Is DNA refutable?  Hard to say, though I am tempted to take the word of the state-funded (which might explain why N.C. Republicans are trying to kill its precursor) N.C. Innocence Inquiry Commission in 2014 over a retired investigator whose knowledge of forensics might be stuck 30 years in the past.  But this isn’t about investigators and prosecutors living in the past.

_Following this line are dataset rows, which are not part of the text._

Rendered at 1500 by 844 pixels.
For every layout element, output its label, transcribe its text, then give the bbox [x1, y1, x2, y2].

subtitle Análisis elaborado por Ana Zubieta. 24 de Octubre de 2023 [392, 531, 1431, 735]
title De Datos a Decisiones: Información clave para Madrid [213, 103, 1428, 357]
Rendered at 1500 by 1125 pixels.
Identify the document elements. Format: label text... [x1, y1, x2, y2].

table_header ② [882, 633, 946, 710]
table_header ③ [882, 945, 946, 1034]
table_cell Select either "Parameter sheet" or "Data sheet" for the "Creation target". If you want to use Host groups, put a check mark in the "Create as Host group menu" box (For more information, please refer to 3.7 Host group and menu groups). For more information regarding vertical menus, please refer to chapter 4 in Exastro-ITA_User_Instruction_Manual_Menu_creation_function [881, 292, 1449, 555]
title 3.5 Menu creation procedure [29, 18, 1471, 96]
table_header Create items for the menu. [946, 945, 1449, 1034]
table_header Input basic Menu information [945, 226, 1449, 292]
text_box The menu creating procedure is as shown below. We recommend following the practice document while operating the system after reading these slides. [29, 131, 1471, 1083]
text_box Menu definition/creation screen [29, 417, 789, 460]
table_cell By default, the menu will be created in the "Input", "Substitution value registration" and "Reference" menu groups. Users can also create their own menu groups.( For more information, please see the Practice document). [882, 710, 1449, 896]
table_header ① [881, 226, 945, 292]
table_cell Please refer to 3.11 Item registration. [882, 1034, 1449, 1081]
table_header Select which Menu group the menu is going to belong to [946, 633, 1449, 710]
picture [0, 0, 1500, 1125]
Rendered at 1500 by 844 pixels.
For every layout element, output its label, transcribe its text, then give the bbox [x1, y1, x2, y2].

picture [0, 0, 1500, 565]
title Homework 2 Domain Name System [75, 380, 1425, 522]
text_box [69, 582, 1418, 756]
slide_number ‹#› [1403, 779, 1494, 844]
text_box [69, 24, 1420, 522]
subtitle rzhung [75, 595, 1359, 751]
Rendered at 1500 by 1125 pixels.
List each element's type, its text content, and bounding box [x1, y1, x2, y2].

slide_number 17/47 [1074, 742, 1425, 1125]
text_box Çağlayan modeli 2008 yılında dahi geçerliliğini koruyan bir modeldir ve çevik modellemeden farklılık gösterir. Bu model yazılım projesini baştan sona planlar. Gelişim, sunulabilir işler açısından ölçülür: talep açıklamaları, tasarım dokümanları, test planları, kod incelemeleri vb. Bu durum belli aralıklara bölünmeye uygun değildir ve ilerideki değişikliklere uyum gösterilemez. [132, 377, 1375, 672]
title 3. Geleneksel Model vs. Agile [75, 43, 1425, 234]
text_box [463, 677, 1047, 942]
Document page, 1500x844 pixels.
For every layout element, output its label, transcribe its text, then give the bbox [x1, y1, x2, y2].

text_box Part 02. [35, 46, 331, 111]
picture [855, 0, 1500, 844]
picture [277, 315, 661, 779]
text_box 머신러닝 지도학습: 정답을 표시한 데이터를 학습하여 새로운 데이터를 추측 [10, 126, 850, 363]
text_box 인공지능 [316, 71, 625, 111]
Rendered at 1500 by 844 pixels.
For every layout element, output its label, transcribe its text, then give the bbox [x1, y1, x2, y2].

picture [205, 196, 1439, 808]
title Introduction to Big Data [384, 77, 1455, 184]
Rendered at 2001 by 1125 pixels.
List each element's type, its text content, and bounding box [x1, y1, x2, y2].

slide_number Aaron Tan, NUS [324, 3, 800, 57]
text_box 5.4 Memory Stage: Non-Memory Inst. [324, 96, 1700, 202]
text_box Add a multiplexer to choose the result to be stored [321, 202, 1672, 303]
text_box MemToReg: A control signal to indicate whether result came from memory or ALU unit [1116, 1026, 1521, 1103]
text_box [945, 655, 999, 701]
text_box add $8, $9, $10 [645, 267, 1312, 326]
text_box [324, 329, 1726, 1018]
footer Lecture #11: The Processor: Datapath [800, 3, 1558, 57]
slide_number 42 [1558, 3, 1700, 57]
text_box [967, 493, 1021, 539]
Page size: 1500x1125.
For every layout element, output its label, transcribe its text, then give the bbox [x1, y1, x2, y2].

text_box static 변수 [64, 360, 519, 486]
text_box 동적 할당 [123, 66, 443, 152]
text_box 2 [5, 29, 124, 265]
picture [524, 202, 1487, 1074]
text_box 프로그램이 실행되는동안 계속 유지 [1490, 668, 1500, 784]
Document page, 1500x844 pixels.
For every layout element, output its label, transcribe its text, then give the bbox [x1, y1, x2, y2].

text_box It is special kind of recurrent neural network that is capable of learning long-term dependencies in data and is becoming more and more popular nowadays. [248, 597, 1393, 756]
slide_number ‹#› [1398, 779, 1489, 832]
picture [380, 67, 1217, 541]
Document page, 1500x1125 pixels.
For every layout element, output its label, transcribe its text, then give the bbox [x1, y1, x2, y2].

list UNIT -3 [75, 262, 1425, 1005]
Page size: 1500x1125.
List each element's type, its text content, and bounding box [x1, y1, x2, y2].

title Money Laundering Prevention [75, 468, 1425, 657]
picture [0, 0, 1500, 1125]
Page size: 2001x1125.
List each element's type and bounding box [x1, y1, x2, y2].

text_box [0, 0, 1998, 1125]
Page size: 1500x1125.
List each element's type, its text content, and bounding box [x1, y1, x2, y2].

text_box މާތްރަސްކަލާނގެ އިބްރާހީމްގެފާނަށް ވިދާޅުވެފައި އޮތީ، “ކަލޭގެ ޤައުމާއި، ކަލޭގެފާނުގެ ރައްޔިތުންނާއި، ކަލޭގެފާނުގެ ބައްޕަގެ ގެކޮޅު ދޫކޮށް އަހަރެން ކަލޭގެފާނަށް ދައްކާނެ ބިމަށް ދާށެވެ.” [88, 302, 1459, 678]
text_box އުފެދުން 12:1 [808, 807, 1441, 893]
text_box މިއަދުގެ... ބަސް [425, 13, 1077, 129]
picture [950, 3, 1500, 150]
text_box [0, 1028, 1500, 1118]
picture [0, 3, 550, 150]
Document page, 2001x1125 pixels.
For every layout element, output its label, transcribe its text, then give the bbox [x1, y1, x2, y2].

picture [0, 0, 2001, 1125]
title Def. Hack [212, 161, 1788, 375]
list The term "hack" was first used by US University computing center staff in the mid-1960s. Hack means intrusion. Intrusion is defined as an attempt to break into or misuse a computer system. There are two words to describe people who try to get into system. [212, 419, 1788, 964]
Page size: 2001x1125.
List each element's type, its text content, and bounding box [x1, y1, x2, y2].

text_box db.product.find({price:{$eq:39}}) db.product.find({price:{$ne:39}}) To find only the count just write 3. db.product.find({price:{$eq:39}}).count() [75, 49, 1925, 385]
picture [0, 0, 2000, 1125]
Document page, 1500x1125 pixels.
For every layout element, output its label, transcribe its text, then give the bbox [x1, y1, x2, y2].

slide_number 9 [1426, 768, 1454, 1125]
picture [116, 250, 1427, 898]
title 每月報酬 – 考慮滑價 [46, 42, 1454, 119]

My post salutes the honorable prosecutor that holds office today:

The main evidence against the brothers was two detailed confessions, written in longhand by law enforcement and signed by each brother.

The other two men cited in the confession were never prosecuted; one was in another town that night and there was no evidence against the fourth.

McCollum and Brown have said they were coerced into confessing.

Johnson Britt, the district attorney, said Tuesday that the DNA evidence destroyed the case against the brothers and supported their exoneration.

“Time and time again, confessions have proven to be insufficient and at times inaccurate,” Britt said.

Before agreeing to their release, Britt read aloud the ethics rules governing prosecutors.

“A prosecutor has the responsibility of a minister of justice and not simply that of an advocate,” Britt said. “The prosecutor’s duty is to seek justice, not merely to convict.”

Bravo.  This decision certainly wasn’t easy to make:

Britt said his decision was stressful, given that Sabrina’s slaying was the most notorious in the modern history of Robeson County, and perhaps of North Carolina. He remembered fellow law students at Campbell University missing class to attend the trial about “the little girl who had her underwear stuffed down her throat.”

Robeson County D.A. Johnson Britt (no relation to Joseph Britt) ignored his emotions and went with his conscience and intellect.  He should be held up as a model to be followed.